The Platinum Rule (III)
First part of this series here. Second part here.
What would the historical Jesus have thought about the Platinum Rule? It should be noted that the Golden Rule is less misguided in a communal (group-oriented) society like that of ancient Palestine, where people were less concerned about catering to individual needs like we are today. "Treat others how you want to be treated" was Jesus' way of telling groups of people to put themselves in the shoes of other groups of people. "Give to those who beg from you" (Mt 7:9/Lk 6:30); etc., meaning the haves should treat the have-nots the same way they themselves would want to be treated if their situations were reversed. That's a tall enough order in Jesus' society. In our individualist world the Platinum Rule simply improves upon the Golden Rule by honoring its actual intent. One could say that it even one-ups, or outdoes, the Golden Rule.
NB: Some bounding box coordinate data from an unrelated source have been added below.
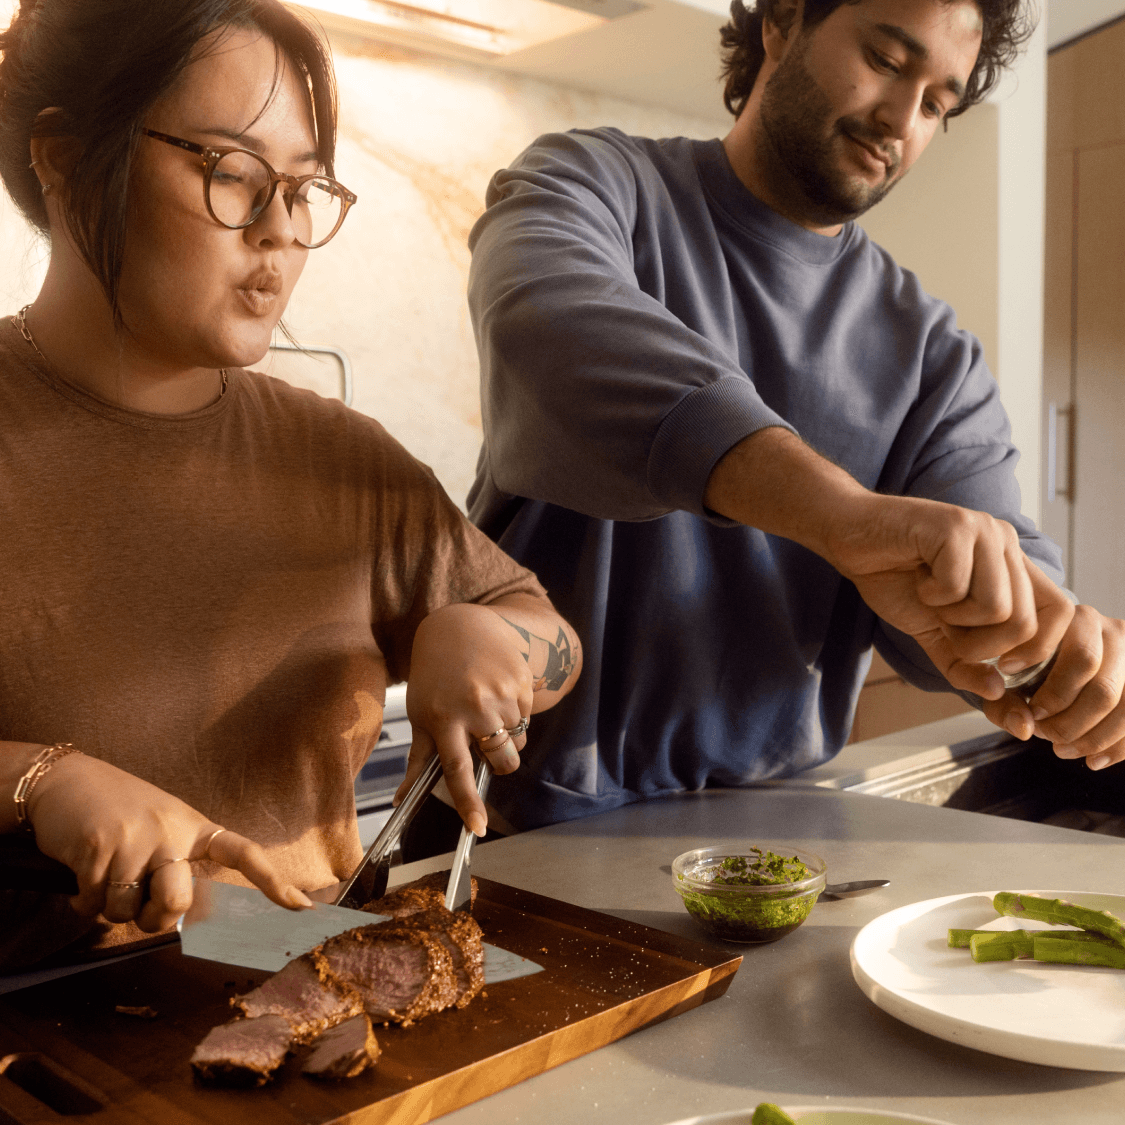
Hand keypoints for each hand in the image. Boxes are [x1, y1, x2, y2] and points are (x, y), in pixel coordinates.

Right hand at [24, 751, 310, 931]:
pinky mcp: (97, 849)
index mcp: (194, 827)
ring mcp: (135, 839)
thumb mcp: (162, 825)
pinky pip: (92, 904)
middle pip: (178, 903)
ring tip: (105, 875)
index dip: (272, 882)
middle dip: (154, 919)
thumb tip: (186, 917)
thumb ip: (178, 863)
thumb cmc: (119, 810)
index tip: (302, 907)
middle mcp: (171, 831)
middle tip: (138, 905)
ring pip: (128, 911)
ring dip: (110, 908)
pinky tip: (80, 876)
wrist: (65, 780)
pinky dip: (81, 901)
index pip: (243, 853)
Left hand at [398, 602, 535, 835]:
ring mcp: (501, 694)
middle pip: (502, 760)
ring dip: (509, 736)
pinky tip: (499, 693)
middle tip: (487, 743)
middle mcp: (474, 708)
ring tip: (489, 711)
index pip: (458, 770)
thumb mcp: (420, 713)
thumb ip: (418, 759)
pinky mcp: (522, 681)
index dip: (468, 803)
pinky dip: (517, 714)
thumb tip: (400, 799)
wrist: (460, 628)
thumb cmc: (434, 677)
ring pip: (519, 741)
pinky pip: (528, 716)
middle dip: (501, 763)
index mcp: (444, 719)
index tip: (478, 828)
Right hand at [704, 430, 1067, 694]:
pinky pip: (957, 587)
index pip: (1060, 613)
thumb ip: (964, 665)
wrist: (848, 537)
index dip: (1036, 652)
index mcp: (1012, 567)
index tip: (999, 669)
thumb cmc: (892, 578)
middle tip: (947, 629)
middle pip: (1025, 623)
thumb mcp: (934, 634)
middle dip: (980, 646)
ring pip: (996, 608)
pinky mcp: (955, 526)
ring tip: (930, 598)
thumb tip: (995, 694)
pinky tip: (917, 577)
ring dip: (953, 618)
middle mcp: (1006, 544)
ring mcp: (984, 532)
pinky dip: (930, 595)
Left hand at [981, 605, 1124, 769]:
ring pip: (1124, 705)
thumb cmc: (1018, 661)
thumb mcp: (999, 676)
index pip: (1081, 659)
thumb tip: (1026, 728)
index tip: (1033, 711)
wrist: (1039, 654)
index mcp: (1070, 618)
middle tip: (1042, 733)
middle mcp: (1107, 629)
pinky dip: (1117, 746)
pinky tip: (1093, 761)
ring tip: (1061, 750)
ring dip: (1093, 738)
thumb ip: (1003, 702)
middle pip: (1104, 688)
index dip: (1057, 691)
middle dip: (1070, 722)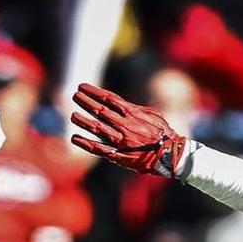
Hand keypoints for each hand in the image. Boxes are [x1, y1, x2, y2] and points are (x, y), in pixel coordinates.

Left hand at [69, 83, 187, 177]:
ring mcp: (120, 140)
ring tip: (72, 115)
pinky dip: (85, 143)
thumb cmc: (164, 134)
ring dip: (83, 120)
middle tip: (75, 96)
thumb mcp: (154, 114)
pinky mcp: (118, 154)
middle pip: (100, 110)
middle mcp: (124, 125)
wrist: (170, 154)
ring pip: (96, 127)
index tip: (82, 86)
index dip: (94, 92)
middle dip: (86, 102)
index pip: (109, 98)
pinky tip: (75, 138)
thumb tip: (125, 104)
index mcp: (132, 113)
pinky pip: (98, 148)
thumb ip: (137, 108)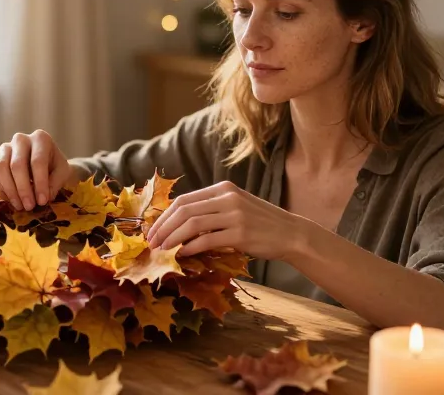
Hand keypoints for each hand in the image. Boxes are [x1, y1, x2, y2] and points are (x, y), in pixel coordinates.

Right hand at [0, 130, 72, 210]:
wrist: (44, 163)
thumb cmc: (54, 167)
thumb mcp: (62, 173)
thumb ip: (55, 183)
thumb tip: (42, 197)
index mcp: (41, 138)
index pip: (38, 161)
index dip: (40, 183)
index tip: (42, 201)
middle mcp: (21, 139)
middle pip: (17, 165)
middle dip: (23, 189)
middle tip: (29, 206)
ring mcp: (5, 147)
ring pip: (0, 167)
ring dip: (9, 190)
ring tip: (20, 205)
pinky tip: (10, 199)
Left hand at [145, 181, 311, 259]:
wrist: (291, 234)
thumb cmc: (260, 224)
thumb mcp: (235, 207)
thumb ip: (210, 210)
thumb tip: (176, 224)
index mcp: (223, 188)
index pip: (184, 200)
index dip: (164, 216)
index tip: (153, 230)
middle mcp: (228, 198)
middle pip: (184, 210)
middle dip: (163, 227)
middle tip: (152, 242)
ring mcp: (235, 214)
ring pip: (192, 224)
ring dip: (172, 238)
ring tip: (162, 249)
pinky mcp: (241, 233)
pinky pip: (206, 239)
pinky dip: (190, 247)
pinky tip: (181, 254)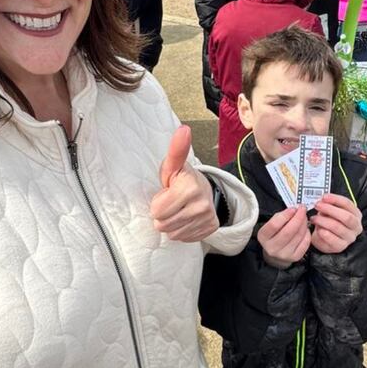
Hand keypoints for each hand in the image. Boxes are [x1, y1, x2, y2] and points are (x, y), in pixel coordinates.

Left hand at [150, 125, 218, 241]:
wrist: (206, 190)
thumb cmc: (182, 178)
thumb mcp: (174, 165)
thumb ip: (176, 150)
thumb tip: (183, 129)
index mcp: (189, 188)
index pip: (157, 211)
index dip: (158, 203)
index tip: (167, 193)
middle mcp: (201, 205)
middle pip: (162, 225)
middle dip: (163, 215)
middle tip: (172, 203)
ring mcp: (207, 219)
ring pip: (172, 234)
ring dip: (171, 224)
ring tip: (179, 210)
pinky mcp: (210, 229)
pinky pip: (183, 238)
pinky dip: (182, 230)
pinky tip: (187, 218)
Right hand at [257, 206, 310, 268]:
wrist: (276, 253)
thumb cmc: (274, 234)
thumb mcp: (271, 223)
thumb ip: (281, 216)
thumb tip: (295, 210)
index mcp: (263, 237)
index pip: (274, 225)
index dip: (285, 215)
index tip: (293, 208)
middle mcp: (272, 248)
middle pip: (288, 231)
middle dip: (298, 218)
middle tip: (302, 209)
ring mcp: (284, 254)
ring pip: (298, 236)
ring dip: (304, 223)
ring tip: (304, 217)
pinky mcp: (295, 257)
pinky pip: (305, 242)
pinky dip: (307, 232)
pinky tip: (305, 228)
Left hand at [309, 194, 362, 253]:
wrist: (324, 237)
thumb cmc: (329, 221)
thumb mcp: (330, 210)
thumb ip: (329, 204)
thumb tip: (322, 200)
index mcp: (355, 214)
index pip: (348, 204)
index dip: (335, 199)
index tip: (324, 197)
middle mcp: (356, 226)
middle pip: (346, 217)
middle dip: (329, 209)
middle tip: (318, 205)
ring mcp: (349, 237)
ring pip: (337, 227)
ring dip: (323, 221)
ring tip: (314, 218)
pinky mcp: (341, 246)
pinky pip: (333, 240)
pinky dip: (324, 233)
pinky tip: (318, 229)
In this light Mitch Hadley's observations become interesting:
"I get uncomfortable with someone who tries to trump Christ. It's really kind of a zero-sum game, like trying to outdo your Boss. One can imagine Jesus slapping His head, thinking to Himself, 'The Platinum Rule! Why didn't I think of that?' And Alessandra, like all ambitious people, should fear the consequences of this game of oneupsmanship. Because when this Boss calls you to His office, it's a one-way trip. And being dismissed from His presence is eternal."Oh really? Though Jesus excelled at one-upping rivals like the Pharisees, he seems also to have thrived on being one-upped in turn by certain outcasts and low-lives. In Mk 7:24-30/Mt 15:21-28 he gets burned by a Canaanite woman, and salvation comes to the heathen nations because of it! John Pilch has discussed the account, where Jesus ignores this woman and then calls her a dog when she persists in harassing him, but she shamelessly embraces the insult and one-ups him in a clever rejoinder: "Lord, even the dogs get to eat scraps." Jesus actually concedes defeat: "For saying this you may go your way; your daughter is healed."(Mark)/ "Great is your faith! Your daughter is healed."(Matthew) In other words, "Touché, woman; you dish out what you take, so God grants your favor" (Pilch). This stands as the pivotal account in the gospels by which grace came to the pagan nations, and it all happened (so Mark and Matthew believe) on account of a shameless hussy who gave as good as she got, and gratified Jesus because of it. Who knows, perhaps Jesus would have been equally gratified to see his own Rule being "outdone" by the heathens of corporate America.
It wouldn't surprise me in the least. I hasten to add, however, that I seriously doubt Jesus would have gone so far as to say that grace came to corporate America (of all places) just because some managers were putting the Platinum Rule into practice. :) The point is that Christians like Hadley could learn from the example of the shameless hussy, and perhaps dare to one-up their savior more often.
UPDATE (3 years later): As it turns out, the historical Jesus probably did not teach the Golden Rule.